**Task instructions**
What follows is a listing to transcribe exactly, leaving the pictures out.

═════ Data below ═════

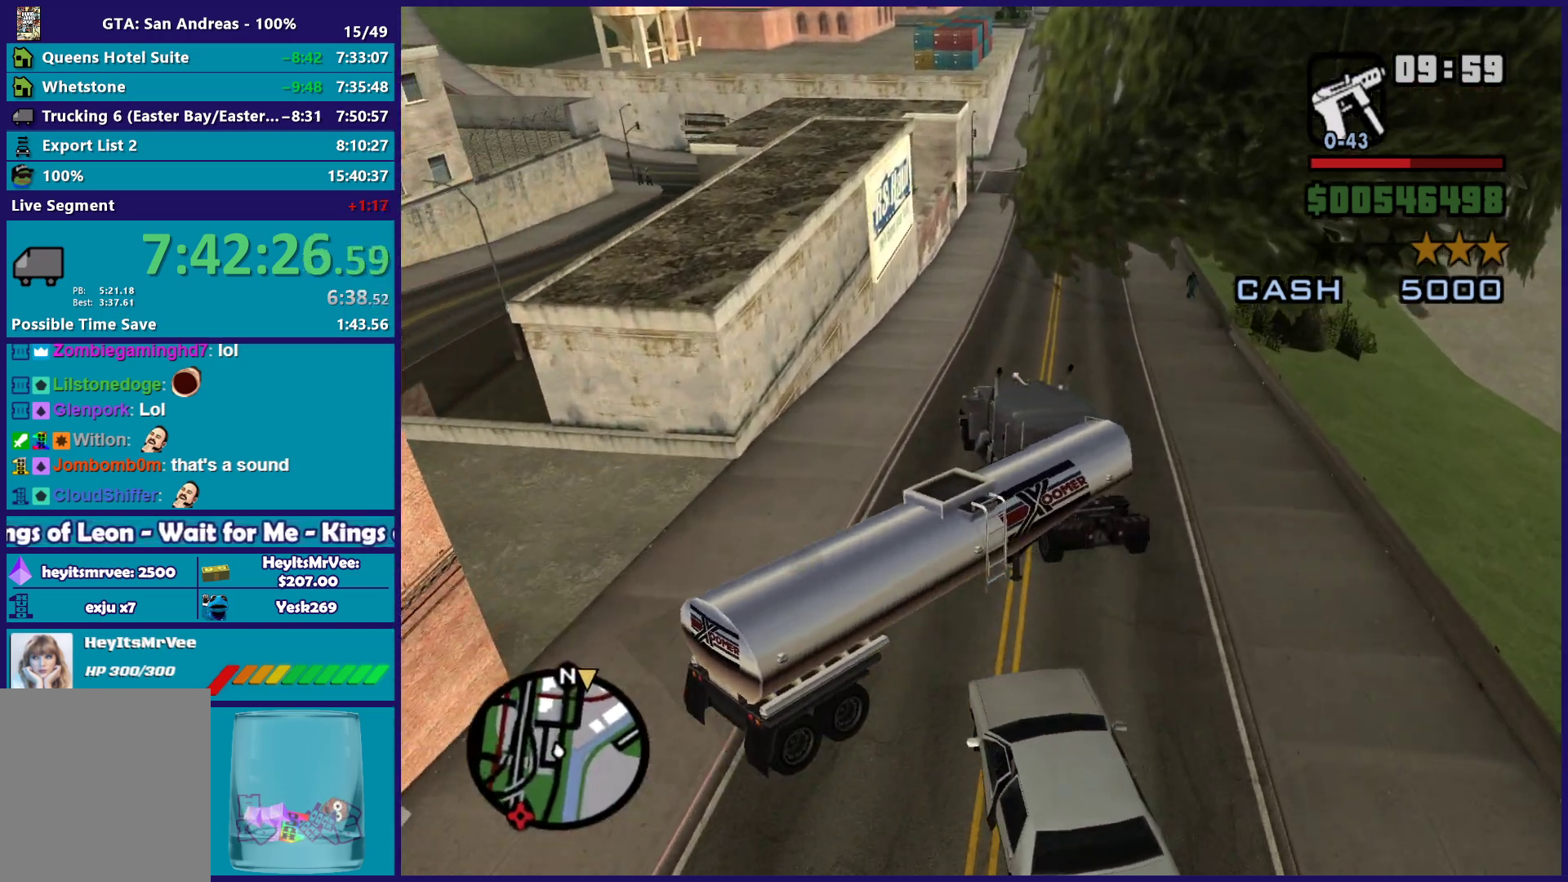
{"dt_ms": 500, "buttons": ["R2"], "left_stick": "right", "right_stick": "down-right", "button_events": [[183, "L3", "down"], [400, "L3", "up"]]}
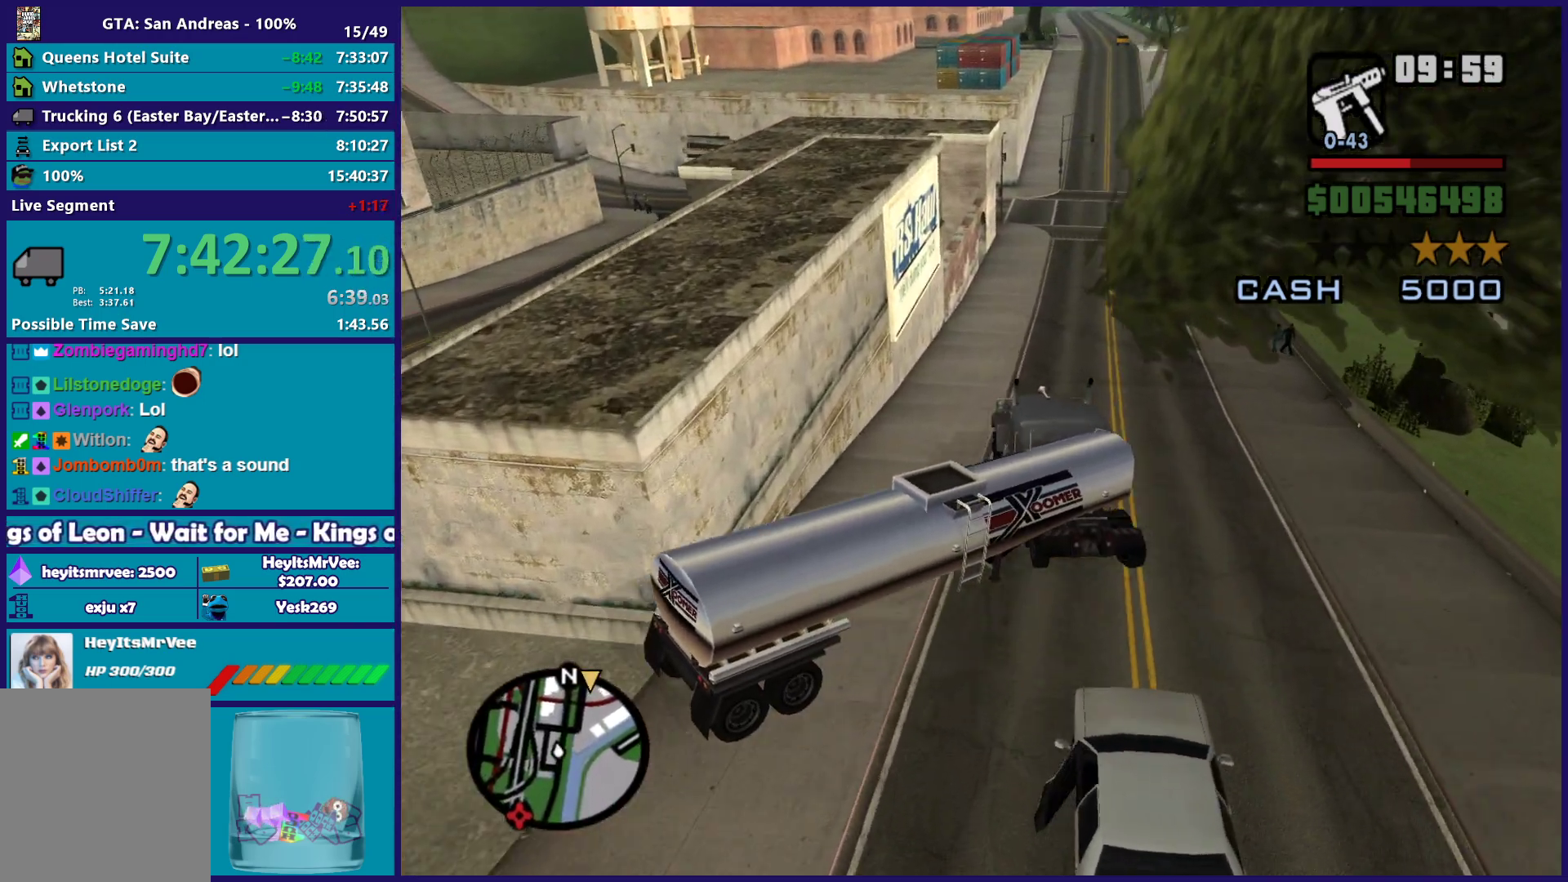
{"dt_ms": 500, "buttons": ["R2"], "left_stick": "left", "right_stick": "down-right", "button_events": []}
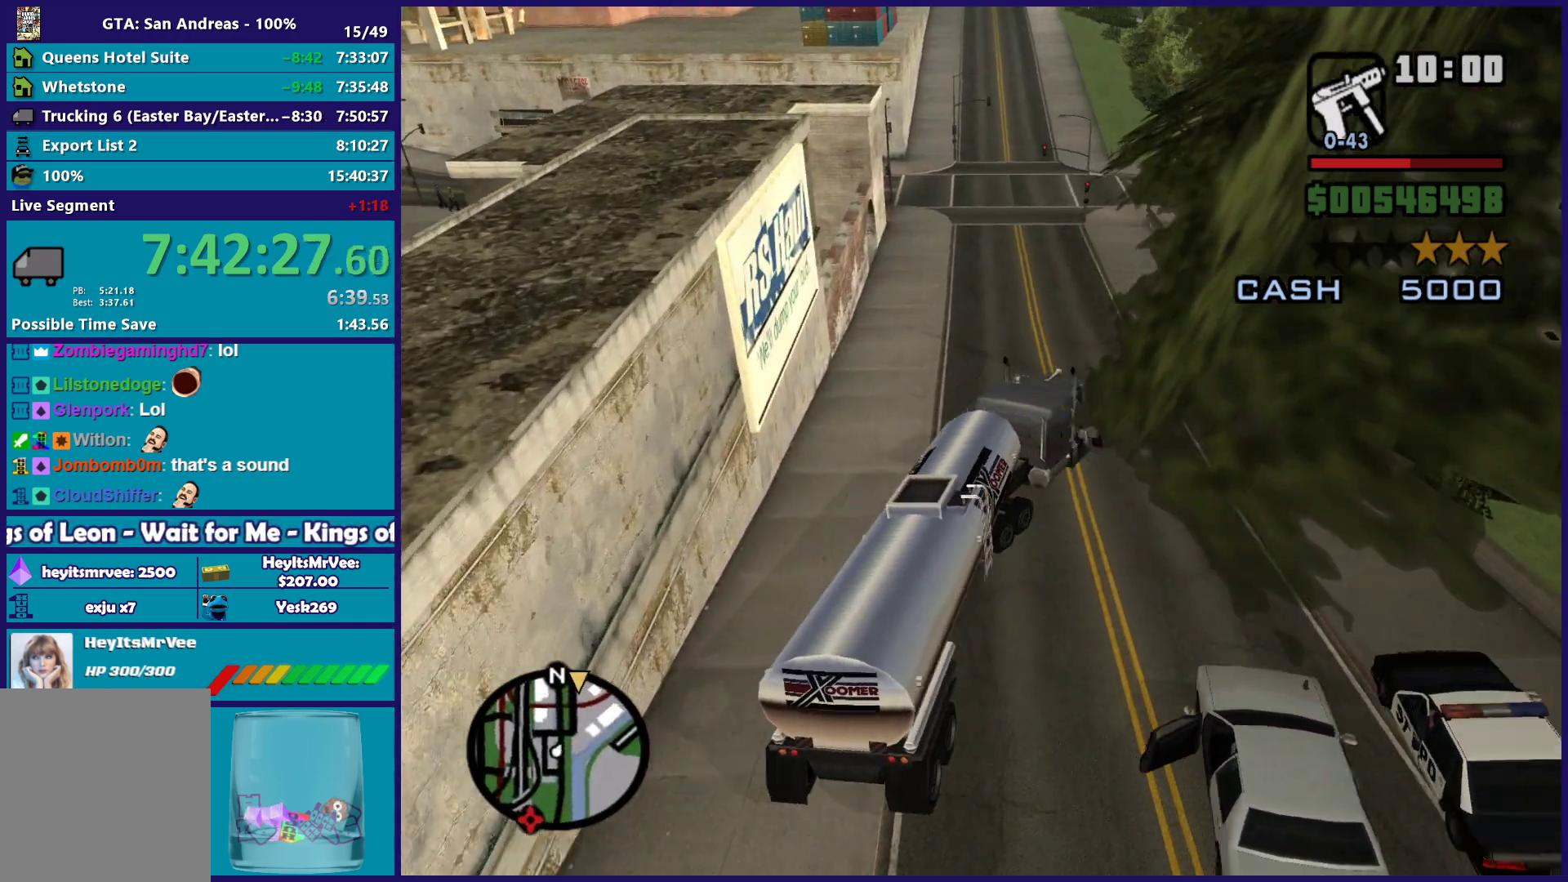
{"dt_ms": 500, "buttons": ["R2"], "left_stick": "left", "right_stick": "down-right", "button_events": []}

═════

**Response**
{"dt_ms": 500, "buttons": ["R2"], "left_stick": "right", "right_stick": "down-right", "button_events": [[183, "L3", "down"], [400, "L3", "up"]]}
{"dt_ms": 500, "buttons": ["R2"], "left_stick": "left", "right_stick": "down-right", "button_events": []}
{"dt_ms": 500, "buttons": ["R2"], "left_stick": "left", "right_stick": "down-right", "button_events": []}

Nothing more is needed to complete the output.